» Work item
With images removed, transcribe each record exactly as it appears.

(Pictures paired with source code)
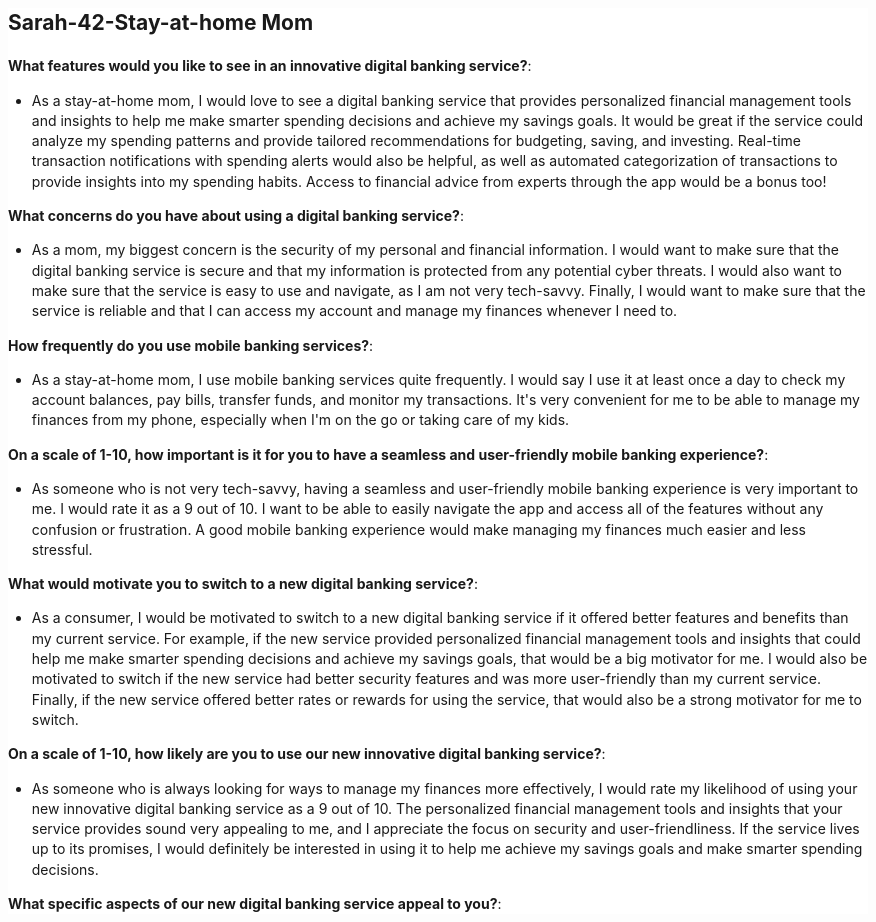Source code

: ## Sarah-42-Stay-at-home Mom

**What features would you like to see in an innovative digital banking service?**: 

- As a stay-at-home mom, I would love to see a digital banking service that provides personalized financial management tools and insights to help me make smarter spending decisions and achieve my savings goals. It would be great if the service could analyze my spending patterns and provide tailored recommendations for budgeting, saving, and investing. Real-time transaction notifications with spending alerts would also be helpful, as well as automated categorization of transactions to provide insights into my spending habits. Access to financial advice from experts through the app would be a bonus too!

**What concerns do you have about using a digital banking service?**: 

- As a mom, my biggest concern is the security of my personal and financial information. I would want to make sure that the digital banking service is secure and that my information is protected from any potential cyber threats. I would also want to make sure that the service is easy to use and navigate, as I am not very tech-savvy. Finally, I would want to make sure that the service is reliable and that I can access my account and manage my finances whenever I need to.

**How frequently do you use mobile banking services?**: 

- As a stay-at-home mom, I use mobile banking services quite frequently. I would say I use it at least once a day to check my account balances, pay bills, transfer funds, and monitor my transactions. It's very convenient for me to be able to manage my finances from my phone, especially when I'm on the go or taking care of my kids.

**On a scale of 1-10, how important is it for you to have a seamless and user-friendly mobile banking experience?**: 

- As someone who is not very tech-savvy, having a seamless and user-friendly mobile banking experience is very important to me. I would rate it as a 9 out of 10. I want to be able to easily navigate the app and access all of the features without any confusion or frustration. A good mobile banking experience would make managing my finances much easier and less stressful.

**What would motivate you to switch to a new digital banking service?**: 

- As a consumer, I would be motivated to switch to a new digital banking service if it offered better features and benefits than my current service. For example, if the new service provided personalized financial management tools and insights that could help me make smarter spending decisions and achieve my savings goals, that would be a big motivator for me. I would also be motivated to switch if the new service had better security features and was more user-friendly than my current service. Finally, if the new service offered better rates or rewards for using the service, that would also be a strong motivator for me to switch.

**On a scale of 1-10, how likely are you to use our new innovative digital banking service?**: 

- As someone who is always looking for ways to manage my finances more effectively, I would rate my likelihood of using your new innovative digital banking service as a 9 out of 10. The personalized financial management tools and insights that your service provides sound very appealing to me, and I appreciate the focus on security and user-friendliness. If the service lives up to its promises, I would definitely be interested in using it to help me achieve my savings goals and make smarter spending decisions.

**What specific aspects of our new digital banking service appeal to you?**: 

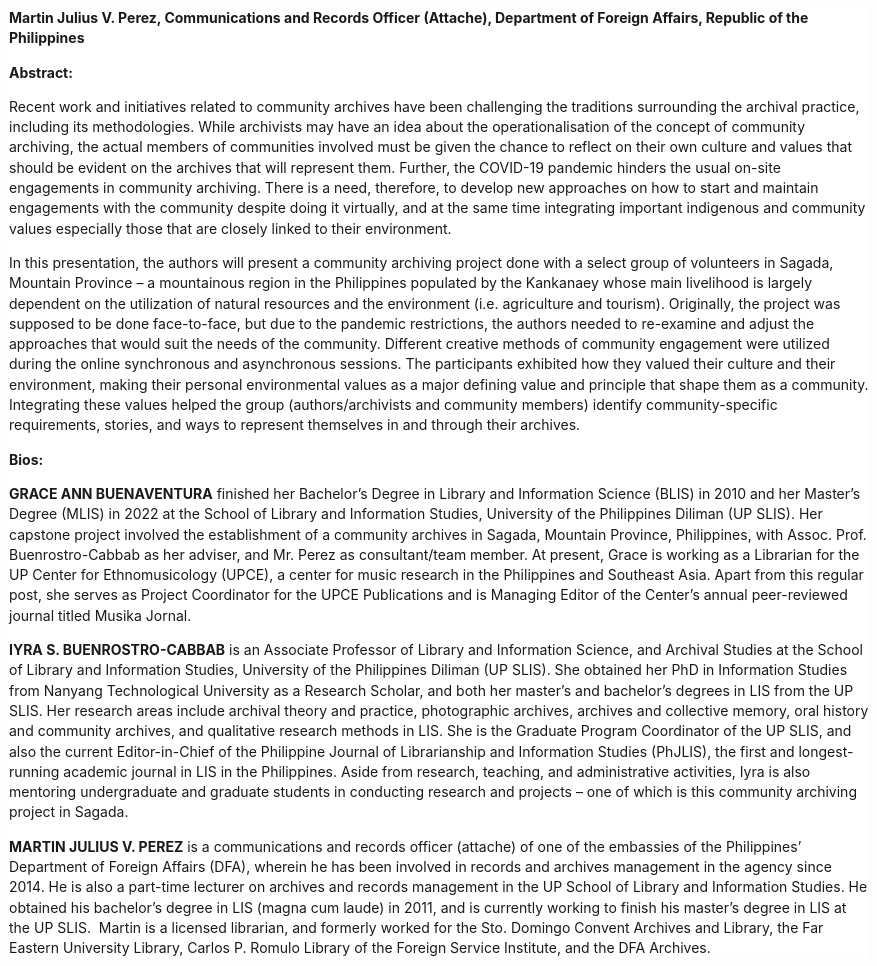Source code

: **Martin Julius V. Perez, Communications and Records Officer (Attache), Department of Foreign Affairs, Republic of the Philippines**

**Abstract:**

Recent work and initiatives related to community archives have been challenging the traditions surrounding the archival practice, including its methodologies. While archivists may have an idea about the operationalisation of the concept of community archiving, the actual members of communities involved must be given the chance to reflect on their own culture and values that should be evident on the archives that will represent them. Further, the COVID-19 pandemic hinders the usual on-site engagements in community archiving. There is a need, therefore, to develop new approaches on how to start and maintain engagements with the community despite doing it virtually, and at the same time integrating important indigenous and community values especially those that are closely linked to their environment.

In this presentation, the authors will present a community archiving project done with a select group of volunteers in Sagada, Mountain Province – a mountainous region in the Philippines populated by the Kankanaey whose main livelihood is largely dependent on the utilization of natural resources and the environment (i.e. agriculture and tourism). Originally, the project was supposed to be done face-to-face, but due to the pandemic restrictions, the authors needed to re-examine and adjust the approaches that would suit the needs of the community. Different creative methods of community engagement were utilized during the online synchronous and asynchronous sessions. The participants exhibited how they valued their culture and their environment, making their personal environmental values as a major defining value and principle that shape them as a community. Integrating these values helped the group (authors/archivists and community members) identify community-specific requirements, stories, and ways to represent themselves in and through their archives.

**Bios:**

**GRACE ANN BUENAVENTURA** finished her Bachelor’s Degree in Library and Information Science (BLIS) in 2010 and her Master’s Degree (MLIS) in 2022 at the School of Library and Information Studies, University of the Philippines Diliman (UP SLIS). Her capstone project involved the establishment of a community archives in Sagada, Mountain Province, Philippines, with Assoc. Prof. Buenrostro-Cabbab as her adviser, and Mr. Perez as consultant/team member. At present, Grace is working as a Librarian for the UP Center for Ethnomusicology (UPCE), a center for music research in the Philippines and Southeast Asia. Apart from this regular post, she serves as Project Coordinator for the UPCE Publications and is Managing Editor of the Center’s annual peer-reviewed journal titled Musika Jornal.

**IYRA S. BUENROSTRO-CABBAB** is an Associate Professor of Library and Information Science, and Archival Studies at the School of Library and Information Studies, University of the Philippines Diliman (UP SLIS). She obtained her PhD in Information Studies from Nanyang Technological University as a Research Scholar, and both her master’s and bachelor’s degrees in LIS from the UP SLIS. Her research areas include archival theory and practice, photographic archives, archives and collective memory, oral history and community archives, and qualitative research methods in LIS. She is the Graduate Program Coordinator of the UP SLIS, and also the current Editor-in-Chief of the Philippine Journal of Librarianship and Information Studies (PhJLIS), the first and longest-running academic journal in LIS in the Philippines. Aside from research, teaching, and administrative activities, Iyra is also mentoring undergraduate and graduate students in conducting research and projects – one of which is this community archiving project in Sagada.

**MARTIN JULIUS V. PEREZ** is a communications and records officer (attache) of one of the embassies of the Philippines’ Department of Foreign Affairs (DFA), wherein he has been involved in records and archives management in the agency since 2014. He is also a part-time lecturer on archives and records management in the UP School of Library and Information Studies. He obtained his bachelor’s degree in LIS (magna cum laude) in 2011, and is currently working to finish his master’s degree in LIS at the UP SLIS.  Martin is a licensed librarian, and formerly worked for the Sto. Domingo Convent Archives and Library, the Far Eastern University Library, Carlos P. Romulo Library of the Foreign Service Institute, and the DFA Archives.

» Task result
Source code

: ## Sarah-42-Stay-at-home Mom

**What features would you like to see in an innovative digital banking service?**: 

- As a stay-at-home mom, I would love to see a digital banking service that provides personalized financial management tools and insights to help me make smarter spending decisions and achieve my savings goals. It would be great if the service could analyze my spending patterns and provide tailored recommendations for budgeting, saving, and investing. Real-time transaction notifications with spending alerts would also be helpful, as well as automated categorization of transactions to provide insights into my spending habits. Access to financial advice from experts through the app would be a bonus too!

**What concerns do you have about using a digital banking service?**: 

- As a mom, my biggest concern is the security of my personal and financial information. I would want to make sure that the digital banking service is secure and that my information is protected from any potential cyber threats. I would also want to make sure that the service is easy to use and navigate, as I am not very tech-savvy. Finally, I would want to make sure that the service is reliable and that I can access my account and manage my finances whenever I need to.

**How frequently do you use mobile banking services?**: 

- As a stay-at-home mom, I use mobile banking services quite frequently. I would say I use it at least once a day to check my account balances, pay bills, transfer funds, and monitor my transactions. It's very convenient for me to be able to manage my finances from my phone, especially when I'm on the go or taking care of my kids.

**On a scale of 1-10, how important is it for you to have a seamless and user-friendly mobile banking experience?**: 

- As someone who is not very tech-savvy, having a seamless and user-friendly mobile banking experience is very important to me. I would rate it as a 9 out of 10. I want to be able to easily navigate the app and access all of the features without any confusion or frustration. A good mobile banking experience would make managing my finances much easier and less stressful.

**What would motivate you to switch to a new digital banking service?**: 

- As a consumer, I would be motivated to switch to a new digital banking service if it offered better features and benefits than my current service. For example, if the new service provided personalized financial management tools and insights that could help me make smarter spending decisions and achieve my savings goals, that would be a big motivator for me. I would also be motivated to switch if the new service had better security features and was more user-friendly than my current service. Finally, if the new service offered better rates or rewards for using the service, that would also be a strong motivator for me to switch.

**On a scale of 1-10, how likely are you to use our new innovative digital banking service?**: 

- As someone who is always looking for ways to manage my finances more effectively, I would rate my likelihood of using your new innovative digital banking service as a 9 out of 10. The personalized financial management tools and insights that your service provides sound very appealing to me, and I appreciate the focus on security and user-friendliness. If the service lives up to its promises, I would definitely be interested in using it to help me achieve my savings goals and make smarter spending decisions.

**What specific aspects of our new digital banking service appeal to you?**: 

Source code

: **Martin Julius V. Perez, Communications and Records Officer (Attache), Department of Foreign Affairs, Republic of the Philippines**

**Abstract:**

Recent work and initiatives related to community archives have been challenging the traditions surrounding the archival practice, including its methodologies. While archivists may have an idea about the operationalisation of the concept of community archiving, the actual members of communities involved must be given the chance to reflect on their own culture and values that should be evident on the archives that will represent them. Further, the COVID-19 pandemic hinders the usual on-site engagements in community archiving. There is a need, therefore, to develop new approaches on how to start and maintain engagements with the community despite doing it virtually, and at the same time integrating important indigenous and community values especially those that are closely linked to their environment.

In this presentation, the authors will present a community archiving project done with a select group of volunteers in Sagada, Mountain Province – a mountainous region in the Philippines populated by the Kankanaey whose main livelihood is largely dependent on the utilization of natural resources and the environment (i.e. agriculture and tourism). Originally, the project was supposed to be done face-to-face, but due to the pandemic restrictions, the authors needed to re-examine and adjust the approaches that would suit the needs of the community. Different creative methods of community engagement were utilized during the online synchronous and asynchronous sessions. The participants exhibited how they valued their culture and their environment, making their personal environmental values as a major defining value and principle that shape them as a community. Integrating these values helped the group (authors/archivists and community members) identify community-specific requirements, stories, and ways to represent themselves in and through their archives.

**Bios:**

**GRACE ANN BUENAVENTURA** finished her Bachelor’s Degree in Library and Information Science (BLIS) in 2010 and her Master’s Degree (MLIS) in 2022 at the School of Library and Information Studies, University of the Philippines Diliman (UP SLIS). Her capstone project involved the establishment of a community archives in Sagada, Mountain Province, Philippines, with Assoc. Prof. Buenrostro-Cabbab as her adviser, and Mr. Perez as consultant/team member. At present, Grace is working as a Librarian for the UP Center for Ethnomusicology (UPCE), a center for music research in the Philippines and Southeast Asia. Apart from this regular post, she serves as Project Coordinator for the UPCE Publications and is Managing Editor of the Center’s annual peer-reviewed journal titled Musika Jornal.

**IYRA S. BUENROSTRO-CABBAB** is an Associate Professor of Library and Information Science, and Archival Studies at the School of Library and Information Studies, University of the Philippines Diliman (UP SLIS). She obtained her PhD in Information Studies from Nanyang Technological University as a Research Scholar, and both her master’s and bachelor’s degrees in LIS from the UP SLIS. Her research areas include archival theory and practice, photographic archives, archives and collective memory, oral history and community archives, and qualitative research methods in LIS. She is the Graduate Program Coordinator of the UP SLIS, and also the current Editor-in-Chief of the Philippine Journal of Librarianship and Information Studies (PhJLIS), the first and longest-running academic journal in LIS in the Philippines. Aside from research, teaching, and administrative activities, Iyra is also mentoring undergraduate and graduate students in conducting research and projects – one of which is this community archiving project in Sagada.

**MARTIN JULIUS V. PEREZ** is a communications and records officer (attache) of one of the embassies of the Philippines’ Department of Foreign Affairs (DFA), wherein he has been involved in records and archives management in the agency since 2014. He is also a part-time lecturer on archives and records management in the UP School of Library and Information Studies. He obtained his bachelor’s degree in LIS (magna cum laude) in 2011, and is currently working to finish his master’s degree in LIS at the UP SLIS.  Martin is a licensed librarian, and formerly worked for the Sto. Domingo Convent Archives and Library, the Far Eastern University Library, Carlos P. Romulo Library of the Foreign Service Institute, and the DFA Archives.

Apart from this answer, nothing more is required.